Penulis: deni setiawan | Editor: Catur waskito Edy
Inilah perjalanan delapan tahun Satinah hingga bebas dan pulang ke Tanah Air.
2006
Satinah berangkat ke Arab Saudi, bekerja sebagai PRT dengan nama majikan Muhammed Al Mosaemeri atau Nura Al Gharib.
18 September 2007
Terjadi insiden pemukulan Satinah terhadap majikan Nura hingga tewas. Satinah mengaku terpaksa memukul Nura karena membela diri.
2008
Satinah mengakui perbuatannya. Satinah didakwa dua hal yakni pembunuhan dan mengambil uang majikan sebesar 37.970 riyal.
2009 –2010
- Satinah menjalani pengadilan tanpa didampingi pengacara. Keluarga mendapatkan kabar dari Satinah pada 2009. Satinah divonis dihukum mati.
- Kakak kandung Satinah, Paeri Al Feri mendatangi Migran Care mengadukan kasus adiknya. Didampingi Migran Care, Paeri mendatangi kemenlu tetapi laporan tidak mendapat tanggapan.
2011
- Keluarga bersama Migrant Care kembali membuat laporan ke Kemenlu pada 26 September 2011. Pemerintah membentuk Satgas penanganan TKI yang terancam hukuman mati.

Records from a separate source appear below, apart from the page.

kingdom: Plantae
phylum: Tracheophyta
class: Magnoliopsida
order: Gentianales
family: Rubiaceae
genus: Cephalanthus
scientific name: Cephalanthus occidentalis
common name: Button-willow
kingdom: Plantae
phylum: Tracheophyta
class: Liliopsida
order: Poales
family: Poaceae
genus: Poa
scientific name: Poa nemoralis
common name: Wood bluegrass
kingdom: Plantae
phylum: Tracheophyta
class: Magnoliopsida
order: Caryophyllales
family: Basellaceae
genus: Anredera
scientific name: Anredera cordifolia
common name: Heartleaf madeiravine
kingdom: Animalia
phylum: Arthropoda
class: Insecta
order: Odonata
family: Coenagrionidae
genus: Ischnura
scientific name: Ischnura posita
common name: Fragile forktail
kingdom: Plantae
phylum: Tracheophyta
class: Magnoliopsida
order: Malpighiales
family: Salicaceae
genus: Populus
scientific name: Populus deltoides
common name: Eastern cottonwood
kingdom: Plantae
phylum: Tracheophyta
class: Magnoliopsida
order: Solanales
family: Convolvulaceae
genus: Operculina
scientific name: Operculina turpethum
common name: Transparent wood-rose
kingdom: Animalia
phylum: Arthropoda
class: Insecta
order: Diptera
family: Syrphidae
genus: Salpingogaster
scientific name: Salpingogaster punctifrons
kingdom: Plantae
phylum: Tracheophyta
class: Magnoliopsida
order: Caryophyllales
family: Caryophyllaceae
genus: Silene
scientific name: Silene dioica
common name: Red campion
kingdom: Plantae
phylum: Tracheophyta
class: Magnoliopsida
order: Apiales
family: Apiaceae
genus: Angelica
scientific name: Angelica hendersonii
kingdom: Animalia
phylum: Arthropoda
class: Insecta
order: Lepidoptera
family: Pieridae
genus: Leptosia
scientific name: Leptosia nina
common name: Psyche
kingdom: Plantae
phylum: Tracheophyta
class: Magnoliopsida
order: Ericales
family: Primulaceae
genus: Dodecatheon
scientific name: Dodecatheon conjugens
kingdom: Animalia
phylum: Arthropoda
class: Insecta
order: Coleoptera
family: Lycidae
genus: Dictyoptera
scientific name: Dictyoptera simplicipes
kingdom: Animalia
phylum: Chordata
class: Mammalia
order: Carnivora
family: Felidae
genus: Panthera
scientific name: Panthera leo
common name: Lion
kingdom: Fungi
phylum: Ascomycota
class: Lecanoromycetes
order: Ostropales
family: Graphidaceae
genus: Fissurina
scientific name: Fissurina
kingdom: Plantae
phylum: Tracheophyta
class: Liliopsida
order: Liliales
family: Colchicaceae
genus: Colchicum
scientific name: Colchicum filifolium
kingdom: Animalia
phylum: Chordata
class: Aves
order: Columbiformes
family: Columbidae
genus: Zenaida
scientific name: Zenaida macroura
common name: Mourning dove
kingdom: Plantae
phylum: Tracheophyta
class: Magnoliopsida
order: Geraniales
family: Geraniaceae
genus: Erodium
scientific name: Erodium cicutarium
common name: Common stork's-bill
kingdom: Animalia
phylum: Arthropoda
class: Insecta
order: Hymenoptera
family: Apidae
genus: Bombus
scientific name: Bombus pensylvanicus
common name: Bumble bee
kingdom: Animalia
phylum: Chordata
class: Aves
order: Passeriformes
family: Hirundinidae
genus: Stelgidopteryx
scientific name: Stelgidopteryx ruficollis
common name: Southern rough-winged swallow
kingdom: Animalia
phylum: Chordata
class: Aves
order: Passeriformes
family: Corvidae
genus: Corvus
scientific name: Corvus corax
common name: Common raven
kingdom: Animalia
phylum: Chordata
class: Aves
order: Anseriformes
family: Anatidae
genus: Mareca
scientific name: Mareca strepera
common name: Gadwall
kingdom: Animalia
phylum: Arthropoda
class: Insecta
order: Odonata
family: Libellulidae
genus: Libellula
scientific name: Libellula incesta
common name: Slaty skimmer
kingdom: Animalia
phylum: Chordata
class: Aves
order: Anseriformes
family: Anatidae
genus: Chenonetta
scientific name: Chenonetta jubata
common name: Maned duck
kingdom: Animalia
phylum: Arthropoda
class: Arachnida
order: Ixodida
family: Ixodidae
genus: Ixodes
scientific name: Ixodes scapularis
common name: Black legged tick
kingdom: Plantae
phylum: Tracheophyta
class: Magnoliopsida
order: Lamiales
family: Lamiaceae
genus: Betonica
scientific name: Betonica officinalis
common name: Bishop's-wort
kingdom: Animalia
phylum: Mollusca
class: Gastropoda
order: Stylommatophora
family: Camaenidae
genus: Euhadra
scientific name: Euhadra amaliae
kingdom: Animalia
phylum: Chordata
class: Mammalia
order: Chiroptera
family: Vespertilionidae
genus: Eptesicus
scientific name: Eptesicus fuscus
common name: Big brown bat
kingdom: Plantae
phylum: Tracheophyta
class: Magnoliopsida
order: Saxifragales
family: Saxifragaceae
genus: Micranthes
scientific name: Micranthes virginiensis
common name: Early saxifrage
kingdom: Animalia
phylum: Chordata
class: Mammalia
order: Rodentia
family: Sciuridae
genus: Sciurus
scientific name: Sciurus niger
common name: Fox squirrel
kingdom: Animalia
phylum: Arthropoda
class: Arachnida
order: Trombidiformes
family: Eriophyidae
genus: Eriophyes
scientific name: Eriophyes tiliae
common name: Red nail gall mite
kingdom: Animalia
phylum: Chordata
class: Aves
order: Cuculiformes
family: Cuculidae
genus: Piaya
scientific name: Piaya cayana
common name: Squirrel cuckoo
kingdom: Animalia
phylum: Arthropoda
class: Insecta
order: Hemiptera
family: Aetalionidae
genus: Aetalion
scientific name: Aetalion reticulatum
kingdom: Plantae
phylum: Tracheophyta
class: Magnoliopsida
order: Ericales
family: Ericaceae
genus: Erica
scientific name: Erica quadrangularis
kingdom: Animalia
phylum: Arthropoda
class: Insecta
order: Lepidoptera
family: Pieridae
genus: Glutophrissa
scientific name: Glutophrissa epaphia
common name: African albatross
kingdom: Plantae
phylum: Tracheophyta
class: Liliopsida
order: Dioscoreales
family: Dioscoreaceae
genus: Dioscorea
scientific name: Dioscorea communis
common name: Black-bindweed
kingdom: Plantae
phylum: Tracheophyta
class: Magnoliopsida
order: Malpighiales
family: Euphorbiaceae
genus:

- Difasilitasi Gubernur Gassem keluarga korban memberikan maaf dan meminta diyat sebesar 500 ribu riyal atau sekitar Rp 1,25 miliar.
- Namun uang diyat tiba-tiba berubah dari 500 ribu riyal menjadi 15 juta riyal. Kemudian di negosiasi pemerintah menjadi 10 juta riyal dan terakhir 7 juta riyal atau sekitar Rp 21 miliar.